Paul Paillette, a quaint, picturesque personality, inhabits a correspondingly quaint and picturesque lodging, which he calls his “grenier de philosophe” (philosopher’s garret) on the summit of Montmartre. He was originally a jeweller; but of late years he has supported himself by rendering his own productions and those of Bruant and Xanrof in the salons of the bourgeois, who gladly pay him for ridiculing and abusing them. He is also a favourite feature of the union meetings and soirées familiales in several quarters of the city.

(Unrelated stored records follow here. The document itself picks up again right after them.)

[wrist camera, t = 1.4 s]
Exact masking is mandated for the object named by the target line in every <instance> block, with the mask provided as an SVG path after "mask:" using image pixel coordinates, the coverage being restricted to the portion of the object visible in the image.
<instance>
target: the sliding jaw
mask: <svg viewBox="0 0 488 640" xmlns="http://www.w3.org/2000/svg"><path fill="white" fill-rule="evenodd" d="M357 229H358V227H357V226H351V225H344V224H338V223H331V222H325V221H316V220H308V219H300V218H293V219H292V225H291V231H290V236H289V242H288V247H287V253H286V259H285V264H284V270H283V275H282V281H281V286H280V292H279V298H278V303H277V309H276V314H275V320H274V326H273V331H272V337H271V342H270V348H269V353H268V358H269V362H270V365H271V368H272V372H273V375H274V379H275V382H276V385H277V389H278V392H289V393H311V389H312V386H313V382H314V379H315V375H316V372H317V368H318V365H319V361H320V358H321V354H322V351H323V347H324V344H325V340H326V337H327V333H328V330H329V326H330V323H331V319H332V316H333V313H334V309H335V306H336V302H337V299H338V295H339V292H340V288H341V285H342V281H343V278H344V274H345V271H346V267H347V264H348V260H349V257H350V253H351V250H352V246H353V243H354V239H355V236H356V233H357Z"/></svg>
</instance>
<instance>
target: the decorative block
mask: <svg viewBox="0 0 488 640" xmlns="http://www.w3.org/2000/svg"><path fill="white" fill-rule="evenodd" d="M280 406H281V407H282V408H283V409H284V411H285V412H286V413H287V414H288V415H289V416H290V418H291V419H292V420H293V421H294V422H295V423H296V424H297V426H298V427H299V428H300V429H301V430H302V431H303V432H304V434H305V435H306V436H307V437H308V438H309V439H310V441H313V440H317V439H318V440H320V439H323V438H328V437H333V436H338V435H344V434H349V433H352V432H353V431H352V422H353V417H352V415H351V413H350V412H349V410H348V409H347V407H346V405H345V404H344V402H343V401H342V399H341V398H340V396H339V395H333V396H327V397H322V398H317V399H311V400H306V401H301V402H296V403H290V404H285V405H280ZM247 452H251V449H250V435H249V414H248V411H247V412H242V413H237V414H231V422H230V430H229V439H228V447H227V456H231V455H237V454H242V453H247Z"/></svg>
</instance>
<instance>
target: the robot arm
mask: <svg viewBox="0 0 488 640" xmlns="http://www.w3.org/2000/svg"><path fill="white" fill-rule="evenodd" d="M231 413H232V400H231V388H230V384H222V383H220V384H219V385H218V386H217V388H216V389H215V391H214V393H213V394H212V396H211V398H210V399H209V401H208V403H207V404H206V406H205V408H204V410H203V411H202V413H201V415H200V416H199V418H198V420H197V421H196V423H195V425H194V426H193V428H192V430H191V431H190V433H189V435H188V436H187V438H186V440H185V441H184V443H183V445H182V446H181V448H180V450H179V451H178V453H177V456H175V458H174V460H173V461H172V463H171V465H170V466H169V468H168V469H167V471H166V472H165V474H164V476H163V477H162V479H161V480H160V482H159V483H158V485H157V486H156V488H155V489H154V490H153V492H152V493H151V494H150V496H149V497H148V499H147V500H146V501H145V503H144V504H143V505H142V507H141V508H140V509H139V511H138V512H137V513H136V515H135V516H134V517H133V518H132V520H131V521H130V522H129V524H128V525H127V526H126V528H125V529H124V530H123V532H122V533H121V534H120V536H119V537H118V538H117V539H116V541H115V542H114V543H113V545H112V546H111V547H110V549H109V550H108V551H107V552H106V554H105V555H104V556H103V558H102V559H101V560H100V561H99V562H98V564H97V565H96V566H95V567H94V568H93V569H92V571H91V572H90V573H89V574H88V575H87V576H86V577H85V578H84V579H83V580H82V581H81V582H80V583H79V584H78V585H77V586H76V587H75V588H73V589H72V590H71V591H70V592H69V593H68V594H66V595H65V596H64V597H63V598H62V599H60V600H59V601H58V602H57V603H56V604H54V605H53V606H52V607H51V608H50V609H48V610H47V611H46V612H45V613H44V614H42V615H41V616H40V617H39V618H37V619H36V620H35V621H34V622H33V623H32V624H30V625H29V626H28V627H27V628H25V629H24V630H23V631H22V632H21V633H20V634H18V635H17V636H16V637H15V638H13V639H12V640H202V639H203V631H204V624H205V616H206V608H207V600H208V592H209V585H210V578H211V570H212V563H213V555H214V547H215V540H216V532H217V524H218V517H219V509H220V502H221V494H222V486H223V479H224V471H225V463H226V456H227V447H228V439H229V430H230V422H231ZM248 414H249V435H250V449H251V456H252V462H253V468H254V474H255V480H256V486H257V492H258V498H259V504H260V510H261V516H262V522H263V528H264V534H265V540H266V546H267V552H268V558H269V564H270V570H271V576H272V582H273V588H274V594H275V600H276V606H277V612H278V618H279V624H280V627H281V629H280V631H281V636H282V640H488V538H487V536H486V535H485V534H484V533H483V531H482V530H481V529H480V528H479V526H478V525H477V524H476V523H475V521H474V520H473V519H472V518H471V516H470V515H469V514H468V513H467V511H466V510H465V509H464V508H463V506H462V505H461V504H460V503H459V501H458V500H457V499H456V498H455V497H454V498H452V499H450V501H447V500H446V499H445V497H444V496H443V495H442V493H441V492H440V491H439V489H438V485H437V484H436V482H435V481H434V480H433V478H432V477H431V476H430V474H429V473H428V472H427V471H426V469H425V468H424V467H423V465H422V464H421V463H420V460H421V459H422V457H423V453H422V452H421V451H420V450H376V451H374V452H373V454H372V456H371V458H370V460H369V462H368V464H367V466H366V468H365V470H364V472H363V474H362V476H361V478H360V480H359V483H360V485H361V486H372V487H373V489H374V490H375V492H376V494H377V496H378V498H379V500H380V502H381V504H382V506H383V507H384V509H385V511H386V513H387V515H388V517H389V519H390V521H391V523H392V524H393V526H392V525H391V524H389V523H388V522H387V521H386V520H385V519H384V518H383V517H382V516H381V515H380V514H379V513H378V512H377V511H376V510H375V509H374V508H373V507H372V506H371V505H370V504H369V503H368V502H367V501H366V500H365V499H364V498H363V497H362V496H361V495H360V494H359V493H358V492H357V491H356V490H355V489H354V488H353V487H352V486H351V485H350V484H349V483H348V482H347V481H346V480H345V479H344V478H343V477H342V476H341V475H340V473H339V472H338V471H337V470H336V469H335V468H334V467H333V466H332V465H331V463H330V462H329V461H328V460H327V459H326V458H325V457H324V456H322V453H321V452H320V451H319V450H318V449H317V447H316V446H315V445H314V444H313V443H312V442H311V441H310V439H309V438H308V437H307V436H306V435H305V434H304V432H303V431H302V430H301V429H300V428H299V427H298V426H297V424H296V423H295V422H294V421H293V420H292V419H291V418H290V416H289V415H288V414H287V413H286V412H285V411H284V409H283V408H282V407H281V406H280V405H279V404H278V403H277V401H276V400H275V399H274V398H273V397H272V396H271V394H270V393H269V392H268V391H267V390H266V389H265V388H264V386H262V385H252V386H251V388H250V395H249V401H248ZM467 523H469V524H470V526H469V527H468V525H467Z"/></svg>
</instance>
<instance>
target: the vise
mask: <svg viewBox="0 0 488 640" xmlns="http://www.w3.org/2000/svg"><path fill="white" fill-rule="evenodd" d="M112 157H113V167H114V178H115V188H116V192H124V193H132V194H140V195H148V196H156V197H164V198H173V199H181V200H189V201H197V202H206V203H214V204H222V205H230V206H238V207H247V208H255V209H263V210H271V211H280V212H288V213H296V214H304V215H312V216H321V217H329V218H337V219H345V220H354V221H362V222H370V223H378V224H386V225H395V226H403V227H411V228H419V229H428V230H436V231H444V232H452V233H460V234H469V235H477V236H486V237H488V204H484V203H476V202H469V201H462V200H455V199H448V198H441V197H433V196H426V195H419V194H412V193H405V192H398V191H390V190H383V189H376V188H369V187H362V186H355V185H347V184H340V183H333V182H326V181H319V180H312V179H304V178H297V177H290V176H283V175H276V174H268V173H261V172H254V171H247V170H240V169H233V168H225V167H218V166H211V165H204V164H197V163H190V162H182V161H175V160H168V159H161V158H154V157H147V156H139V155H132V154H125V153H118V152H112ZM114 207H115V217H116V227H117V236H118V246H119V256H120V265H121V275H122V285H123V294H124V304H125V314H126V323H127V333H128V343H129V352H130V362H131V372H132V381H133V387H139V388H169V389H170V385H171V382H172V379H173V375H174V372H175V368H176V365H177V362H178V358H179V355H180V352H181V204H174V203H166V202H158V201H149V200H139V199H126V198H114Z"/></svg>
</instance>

Paul Paillette can be bitter, caustic, and violent when he chooses; but his dominant note is gentle, hopeful, idyllic, and ideal, as the following chanson from his principal volume, Les Tablettes d’un Lézard, testifies:—

HEUREUX TEMPS Air: Le Temps des Cerises. I Quand nous en serons au temps d’anarchie, Les humains joyeux auront un gros cœur Et légère panse. Heureux, on saura, sainte récompense, Dans l’amour d’autrui doubler son bonheur! Quand nous en serons au temps d’anarchie, Les humains joyeux auront un gros cœur. [52] II Quand nous en serons au temps d’anarchie, On ne verra plus d’êtres ayant faim Auprès d’autres ivres: Sobres nous serons et riches en vivres; Des maux engendrés ce sera la fin. Quand nous en serons au temps d’anarchie, Tous satisferont sainement leur faim. III Quand nous en serons au temps d’anarchie, Le travail sera récréation Au lieu d’être peine. Le corps sera libre, et l’âme sereine, En paix, fera son évolution. Quand nous en serons au temps d’anarchie, Le travail sera récréation. IV Quand nous en serons au temps d’anarchie, Les petits bébés auront au berceau Les baisers des mères. Tous seront choyés, tous égaux, tous frères; Ainsi grandira ce monde nouveau. Quand nous en serons au temps d’anarchie, Les bébés auront un même berceau. V Quand nous en serons au temps d’anarchie, Les vieillards aimés, poètes-pasteurs, Bénissant la terre, S’éteindront, béats, sous le ciel mystère, Ayant bien vécu, loin de ces hauteurs. Quand nous en serons au temps d’anarchie, Les vieillards seront de bien doux pasteurs. VI Quand nous en serons au temps d’anarchie, Nature sera paradis d’amour; Femme souveraine, Esclave aujourd’hui, demain notre reine, Nous rechercherons tes ordres du jour! Quand nous en serons au temps d’anarchie, Nature sera paradis d’amour. VII Il semble encore loin, ce temps d’anarchie; Mais, si loin soit-il, nous le pressentons; Une foi profonde Nous fait entrevoir ce bienheureux monde Qu’hélas! notre esprit dessine à tâtons. Il semble encore loin, ce temps d’anarchie; Mais, si loin soit-il, nous le pressentons!